Sin embargo, cuando la superficie que recibe la radiación solar es inorgánica, la tierra desnuda, la roca o la arena, la absorción de calor se convierte en un aumento automático de temperatura. Los hombres, al cambiar un bosque o un prado por tierra desnuda, provocamos esa modificación del clima que tiene que ver con el último factor que da lugar a los climas y microclimas, la naturaleza del terreno. Pero fuimos más allá. Al convertirnos en cultivadores dejamos de ser buscadores itinerantes de recursos para convertirnos en sedentarios, para cuidar nuestro ganado y nuestros cultivos. Y para ello necesitamos de nuevo quemar bosques y convertirlos primero en aldeas y luego en pueblos y ciudades.

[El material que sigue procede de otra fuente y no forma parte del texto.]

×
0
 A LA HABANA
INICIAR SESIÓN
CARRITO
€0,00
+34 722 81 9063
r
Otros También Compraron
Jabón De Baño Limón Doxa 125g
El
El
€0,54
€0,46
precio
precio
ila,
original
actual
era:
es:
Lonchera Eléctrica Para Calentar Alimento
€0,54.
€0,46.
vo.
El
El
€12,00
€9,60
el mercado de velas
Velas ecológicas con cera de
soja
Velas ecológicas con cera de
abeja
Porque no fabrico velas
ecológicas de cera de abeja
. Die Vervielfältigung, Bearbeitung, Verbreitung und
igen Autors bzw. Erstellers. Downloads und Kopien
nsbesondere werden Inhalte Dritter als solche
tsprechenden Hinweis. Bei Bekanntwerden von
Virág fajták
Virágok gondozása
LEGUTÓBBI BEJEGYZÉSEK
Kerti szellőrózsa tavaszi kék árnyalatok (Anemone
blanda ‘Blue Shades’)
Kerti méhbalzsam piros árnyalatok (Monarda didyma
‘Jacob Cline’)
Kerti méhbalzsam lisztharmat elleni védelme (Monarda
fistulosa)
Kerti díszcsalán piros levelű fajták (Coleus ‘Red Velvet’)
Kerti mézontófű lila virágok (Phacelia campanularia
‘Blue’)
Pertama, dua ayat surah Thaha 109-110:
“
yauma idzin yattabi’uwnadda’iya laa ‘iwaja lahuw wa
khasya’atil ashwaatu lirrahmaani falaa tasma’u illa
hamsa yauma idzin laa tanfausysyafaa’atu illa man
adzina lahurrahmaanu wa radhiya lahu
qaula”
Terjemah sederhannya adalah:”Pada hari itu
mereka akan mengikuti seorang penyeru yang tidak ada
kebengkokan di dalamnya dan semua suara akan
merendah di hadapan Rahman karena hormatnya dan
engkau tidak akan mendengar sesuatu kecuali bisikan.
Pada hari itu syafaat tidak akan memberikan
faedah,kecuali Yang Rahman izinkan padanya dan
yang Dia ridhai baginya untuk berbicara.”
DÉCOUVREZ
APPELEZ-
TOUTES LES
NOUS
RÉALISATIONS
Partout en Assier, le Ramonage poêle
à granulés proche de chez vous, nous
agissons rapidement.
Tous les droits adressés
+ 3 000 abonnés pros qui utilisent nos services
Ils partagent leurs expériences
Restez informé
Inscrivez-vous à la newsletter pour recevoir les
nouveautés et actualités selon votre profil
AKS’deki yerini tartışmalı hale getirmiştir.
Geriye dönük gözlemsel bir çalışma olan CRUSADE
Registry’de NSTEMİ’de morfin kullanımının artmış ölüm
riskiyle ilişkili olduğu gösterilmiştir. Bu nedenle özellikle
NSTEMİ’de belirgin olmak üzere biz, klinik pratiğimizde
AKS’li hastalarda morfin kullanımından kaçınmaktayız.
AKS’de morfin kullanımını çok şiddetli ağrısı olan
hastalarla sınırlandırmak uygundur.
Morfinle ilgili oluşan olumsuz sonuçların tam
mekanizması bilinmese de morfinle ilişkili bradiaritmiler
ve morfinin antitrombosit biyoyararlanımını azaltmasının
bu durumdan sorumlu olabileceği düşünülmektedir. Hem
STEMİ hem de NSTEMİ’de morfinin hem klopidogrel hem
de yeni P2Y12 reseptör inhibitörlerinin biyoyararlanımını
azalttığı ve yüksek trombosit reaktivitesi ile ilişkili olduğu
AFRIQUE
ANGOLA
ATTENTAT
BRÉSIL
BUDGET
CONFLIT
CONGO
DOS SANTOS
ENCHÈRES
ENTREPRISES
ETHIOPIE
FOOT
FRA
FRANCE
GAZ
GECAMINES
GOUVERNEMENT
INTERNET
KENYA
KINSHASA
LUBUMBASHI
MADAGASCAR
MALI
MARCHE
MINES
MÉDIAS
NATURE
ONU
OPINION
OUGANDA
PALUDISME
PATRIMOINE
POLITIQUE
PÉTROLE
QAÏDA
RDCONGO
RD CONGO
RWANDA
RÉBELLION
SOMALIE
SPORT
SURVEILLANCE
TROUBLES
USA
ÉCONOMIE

Poca presencia de superficies vegetales
Las ciudades están mayoritariamente configuradas por materiales inorgánicos, aceras, calzadas y edificios, con muy poca presencia de superficies vegetales, muy lejos del campo o del bosque que fueron primitivamente. De ese modo, toda la radiación solar calienta esas superficies que a su vez calientan el aire que las circunda. Cuando esas superficies quieren eliminar el calor captado, como emiten radiación en el infrarrojo y los gases contaminantes de las ciudades son capaces de absorberlos, no se logra disipar correctamente la energía excedente, quedando en al ámbito urbano casi toda la radiación absorbida. Ese simple motivo ya supondría que las ciudades representaran puntos más calientes que su entorno natural, donde no se da ese efecto.